*What to work on:* Filter the entries below and copy every line in which the word "return" appears, treating uppercase and lowercase as different.

Labeled shape records:
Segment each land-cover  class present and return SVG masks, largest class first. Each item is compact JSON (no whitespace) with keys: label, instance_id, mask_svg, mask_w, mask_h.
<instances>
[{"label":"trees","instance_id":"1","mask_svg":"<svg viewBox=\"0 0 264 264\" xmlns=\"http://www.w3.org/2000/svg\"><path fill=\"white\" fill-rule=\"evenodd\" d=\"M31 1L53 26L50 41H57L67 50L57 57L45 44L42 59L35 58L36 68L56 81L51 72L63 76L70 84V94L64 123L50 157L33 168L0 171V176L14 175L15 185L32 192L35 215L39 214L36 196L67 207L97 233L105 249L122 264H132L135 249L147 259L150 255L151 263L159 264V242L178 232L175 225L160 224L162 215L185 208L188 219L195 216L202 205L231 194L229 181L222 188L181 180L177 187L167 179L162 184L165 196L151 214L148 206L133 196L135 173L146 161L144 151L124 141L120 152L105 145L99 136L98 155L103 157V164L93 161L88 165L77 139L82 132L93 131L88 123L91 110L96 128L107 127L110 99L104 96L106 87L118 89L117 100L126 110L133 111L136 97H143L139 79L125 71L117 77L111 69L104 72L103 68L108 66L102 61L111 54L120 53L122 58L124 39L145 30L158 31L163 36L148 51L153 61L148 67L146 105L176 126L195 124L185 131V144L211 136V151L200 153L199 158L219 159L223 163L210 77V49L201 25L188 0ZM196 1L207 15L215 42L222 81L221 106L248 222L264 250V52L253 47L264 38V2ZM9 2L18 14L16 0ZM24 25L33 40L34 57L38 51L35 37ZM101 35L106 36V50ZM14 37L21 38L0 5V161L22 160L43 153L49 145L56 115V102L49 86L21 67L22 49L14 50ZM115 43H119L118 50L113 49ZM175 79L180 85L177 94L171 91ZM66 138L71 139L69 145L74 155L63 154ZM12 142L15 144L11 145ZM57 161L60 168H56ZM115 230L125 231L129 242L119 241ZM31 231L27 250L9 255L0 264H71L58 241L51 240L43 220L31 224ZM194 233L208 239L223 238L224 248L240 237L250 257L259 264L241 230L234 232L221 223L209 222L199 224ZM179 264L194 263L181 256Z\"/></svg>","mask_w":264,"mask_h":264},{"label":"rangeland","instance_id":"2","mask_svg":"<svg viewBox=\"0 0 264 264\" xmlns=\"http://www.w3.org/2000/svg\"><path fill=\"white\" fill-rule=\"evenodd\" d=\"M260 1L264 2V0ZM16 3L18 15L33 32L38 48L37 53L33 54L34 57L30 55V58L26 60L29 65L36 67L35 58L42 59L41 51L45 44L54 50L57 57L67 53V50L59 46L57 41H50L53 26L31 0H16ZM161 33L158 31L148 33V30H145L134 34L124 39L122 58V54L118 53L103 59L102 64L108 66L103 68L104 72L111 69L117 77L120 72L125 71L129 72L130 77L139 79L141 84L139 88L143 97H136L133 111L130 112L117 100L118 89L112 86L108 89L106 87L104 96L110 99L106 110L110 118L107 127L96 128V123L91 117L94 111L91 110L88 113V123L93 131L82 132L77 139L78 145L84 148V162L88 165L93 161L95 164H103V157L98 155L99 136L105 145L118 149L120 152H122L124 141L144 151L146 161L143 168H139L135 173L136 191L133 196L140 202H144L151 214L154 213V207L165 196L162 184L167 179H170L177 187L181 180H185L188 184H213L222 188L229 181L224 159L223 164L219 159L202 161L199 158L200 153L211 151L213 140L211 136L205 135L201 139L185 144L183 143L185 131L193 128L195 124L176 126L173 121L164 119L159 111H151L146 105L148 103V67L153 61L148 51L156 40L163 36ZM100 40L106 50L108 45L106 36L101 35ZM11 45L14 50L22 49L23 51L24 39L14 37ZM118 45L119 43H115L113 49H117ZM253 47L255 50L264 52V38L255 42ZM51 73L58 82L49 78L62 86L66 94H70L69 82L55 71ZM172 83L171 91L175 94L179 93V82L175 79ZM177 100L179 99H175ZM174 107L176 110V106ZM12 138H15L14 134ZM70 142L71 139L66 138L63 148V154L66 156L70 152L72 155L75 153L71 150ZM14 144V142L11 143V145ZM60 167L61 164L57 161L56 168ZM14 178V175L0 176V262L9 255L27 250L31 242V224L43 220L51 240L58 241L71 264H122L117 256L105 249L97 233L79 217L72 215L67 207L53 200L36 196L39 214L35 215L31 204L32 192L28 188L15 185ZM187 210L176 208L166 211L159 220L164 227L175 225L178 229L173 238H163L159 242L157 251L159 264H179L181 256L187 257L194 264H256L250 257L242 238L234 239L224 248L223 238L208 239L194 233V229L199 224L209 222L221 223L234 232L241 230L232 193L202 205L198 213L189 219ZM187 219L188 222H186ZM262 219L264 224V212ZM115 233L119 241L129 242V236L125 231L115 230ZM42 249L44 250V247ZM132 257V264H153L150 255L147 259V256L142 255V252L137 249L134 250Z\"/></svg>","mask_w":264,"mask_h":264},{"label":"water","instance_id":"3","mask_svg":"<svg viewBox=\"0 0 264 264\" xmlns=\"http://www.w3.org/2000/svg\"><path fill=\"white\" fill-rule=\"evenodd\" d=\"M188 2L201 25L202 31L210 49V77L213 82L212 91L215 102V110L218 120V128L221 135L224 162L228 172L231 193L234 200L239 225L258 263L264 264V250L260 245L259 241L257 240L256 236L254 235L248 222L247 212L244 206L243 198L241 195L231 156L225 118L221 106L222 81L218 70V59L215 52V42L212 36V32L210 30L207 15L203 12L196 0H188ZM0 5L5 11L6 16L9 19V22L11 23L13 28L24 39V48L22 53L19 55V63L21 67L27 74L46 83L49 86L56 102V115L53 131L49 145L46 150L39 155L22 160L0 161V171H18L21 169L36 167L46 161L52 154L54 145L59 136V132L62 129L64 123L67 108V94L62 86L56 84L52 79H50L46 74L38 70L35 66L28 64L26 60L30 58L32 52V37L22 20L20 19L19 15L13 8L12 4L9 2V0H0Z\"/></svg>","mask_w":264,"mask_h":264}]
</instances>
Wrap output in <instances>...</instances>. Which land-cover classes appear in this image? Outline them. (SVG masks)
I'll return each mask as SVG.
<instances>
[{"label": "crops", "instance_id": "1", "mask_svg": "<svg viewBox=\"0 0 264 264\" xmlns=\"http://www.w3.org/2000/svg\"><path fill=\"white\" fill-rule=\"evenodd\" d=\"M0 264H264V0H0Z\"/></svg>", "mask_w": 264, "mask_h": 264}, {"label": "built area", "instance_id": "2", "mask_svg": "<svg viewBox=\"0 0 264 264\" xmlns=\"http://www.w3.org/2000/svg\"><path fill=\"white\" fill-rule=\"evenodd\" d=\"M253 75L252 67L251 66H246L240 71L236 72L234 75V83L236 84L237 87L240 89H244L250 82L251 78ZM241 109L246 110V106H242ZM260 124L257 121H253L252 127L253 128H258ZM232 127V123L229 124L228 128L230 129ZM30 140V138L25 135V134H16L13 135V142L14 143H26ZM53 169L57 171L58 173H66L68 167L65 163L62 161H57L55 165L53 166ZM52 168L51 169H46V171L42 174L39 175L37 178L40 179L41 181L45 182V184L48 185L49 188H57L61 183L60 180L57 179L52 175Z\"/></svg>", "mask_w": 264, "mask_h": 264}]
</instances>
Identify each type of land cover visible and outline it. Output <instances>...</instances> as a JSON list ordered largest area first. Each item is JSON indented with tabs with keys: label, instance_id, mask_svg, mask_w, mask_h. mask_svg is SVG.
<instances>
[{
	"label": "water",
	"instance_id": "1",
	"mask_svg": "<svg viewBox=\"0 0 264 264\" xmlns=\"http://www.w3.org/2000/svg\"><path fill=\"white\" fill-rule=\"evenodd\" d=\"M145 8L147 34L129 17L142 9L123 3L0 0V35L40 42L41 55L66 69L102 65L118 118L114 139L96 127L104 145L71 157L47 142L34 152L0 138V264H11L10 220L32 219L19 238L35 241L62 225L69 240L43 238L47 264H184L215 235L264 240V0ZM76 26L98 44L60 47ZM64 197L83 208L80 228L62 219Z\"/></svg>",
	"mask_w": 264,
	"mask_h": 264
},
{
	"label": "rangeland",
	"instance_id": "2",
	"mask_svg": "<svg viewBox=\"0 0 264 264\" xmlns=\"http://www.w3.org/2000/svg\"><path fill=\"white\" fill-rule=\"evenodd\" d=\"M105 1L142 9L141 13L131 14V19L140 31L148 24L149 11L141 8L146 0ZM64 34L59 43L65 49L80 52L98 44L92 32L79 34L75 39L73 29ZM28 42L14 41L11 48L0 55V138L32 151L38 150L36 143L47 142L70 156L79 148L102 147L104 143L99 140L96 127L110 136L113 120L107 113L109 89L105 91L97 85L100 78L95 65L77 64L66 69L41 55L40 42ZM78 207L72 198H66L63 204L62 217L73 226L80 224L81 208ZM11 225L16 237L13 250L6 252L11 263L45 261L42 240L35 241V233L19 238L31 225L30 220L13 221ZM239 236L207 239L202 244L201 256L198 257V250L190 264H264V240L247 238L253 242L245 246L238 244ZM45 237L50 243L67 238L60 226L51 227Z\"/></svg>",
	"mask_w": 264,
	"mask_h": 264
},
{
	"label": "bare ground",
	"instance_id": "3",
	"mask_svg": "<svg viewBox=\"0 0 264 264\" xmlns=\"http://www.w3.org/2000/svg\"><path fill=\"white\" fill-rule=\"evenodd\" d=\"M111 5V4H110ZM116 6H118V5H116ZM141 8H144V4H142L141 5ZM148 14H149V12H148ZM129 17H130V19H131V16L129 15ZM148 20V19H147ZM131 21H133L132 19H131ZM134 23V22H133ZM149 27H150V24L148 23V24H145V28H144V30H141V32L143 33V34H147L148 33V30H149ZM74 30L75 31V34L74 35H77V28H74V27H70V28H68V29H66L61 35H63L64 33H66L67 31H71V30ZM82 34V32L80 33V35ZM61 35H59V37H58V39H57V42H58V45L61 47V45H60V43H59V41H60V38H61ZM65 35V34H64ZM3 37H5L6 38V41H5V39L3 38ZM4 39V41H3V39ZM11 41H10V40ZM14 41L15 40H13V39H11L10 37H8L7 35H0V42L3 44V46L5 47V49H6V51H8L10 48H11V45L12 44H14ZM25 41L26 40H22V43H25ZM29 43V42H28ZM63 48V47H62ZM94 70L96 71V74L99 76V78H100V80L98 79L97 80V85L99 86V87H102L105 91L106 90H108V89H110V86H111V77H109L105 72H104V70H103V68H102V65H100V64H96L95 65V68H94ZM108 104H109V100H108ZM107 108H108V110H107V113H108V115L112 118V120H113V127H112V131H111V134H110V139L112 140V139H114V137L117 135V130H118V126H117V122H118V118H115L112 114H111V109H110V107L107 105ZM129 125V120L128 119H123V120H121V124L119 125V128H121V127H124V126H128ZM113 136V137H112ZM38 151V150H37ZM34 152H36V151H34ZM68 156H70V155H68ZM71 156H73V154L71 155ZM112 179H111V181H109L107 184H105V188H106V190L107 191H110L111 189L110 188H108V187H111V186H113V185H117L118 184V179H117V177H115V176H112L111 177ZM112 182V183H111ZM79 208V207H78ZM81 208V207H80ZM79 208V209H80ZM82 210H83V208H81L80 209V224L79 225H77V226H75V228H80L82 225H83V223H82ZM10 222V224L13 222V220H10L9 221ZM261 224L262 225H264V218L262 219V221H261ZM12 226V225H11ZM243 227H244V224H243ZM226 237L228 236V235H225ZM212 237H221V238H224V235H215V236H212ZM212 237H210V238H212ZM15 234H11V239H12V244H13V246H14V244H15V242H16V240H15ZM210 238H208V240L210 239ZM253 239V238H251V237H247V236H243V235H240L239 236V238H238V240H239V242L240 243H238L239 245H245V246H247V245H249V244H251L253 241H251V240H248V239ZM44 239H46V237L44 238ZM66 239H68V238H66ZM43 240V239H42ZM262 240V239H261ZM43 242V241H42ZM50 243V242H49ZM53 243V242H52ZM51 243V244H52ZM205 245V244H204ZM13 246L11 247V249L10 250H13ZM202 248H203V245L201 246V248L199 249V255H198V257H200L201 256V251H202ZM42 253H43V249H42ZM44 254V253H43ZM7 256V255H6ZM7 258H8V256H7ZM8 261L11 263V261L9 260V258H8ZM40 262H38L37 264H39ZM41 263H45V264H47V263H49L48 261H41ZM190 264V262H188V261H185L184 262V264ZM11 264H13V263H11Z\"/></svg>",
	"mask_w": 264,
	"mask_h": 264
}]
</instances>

*Task result:*
Segment each land-cover  class present and return SVG masks, largest class first. Each item is compact JSON (no whitespace) with keys: label, instance_id, mask_svg, mask_w, mask_h.
I'll return each mask as SVG.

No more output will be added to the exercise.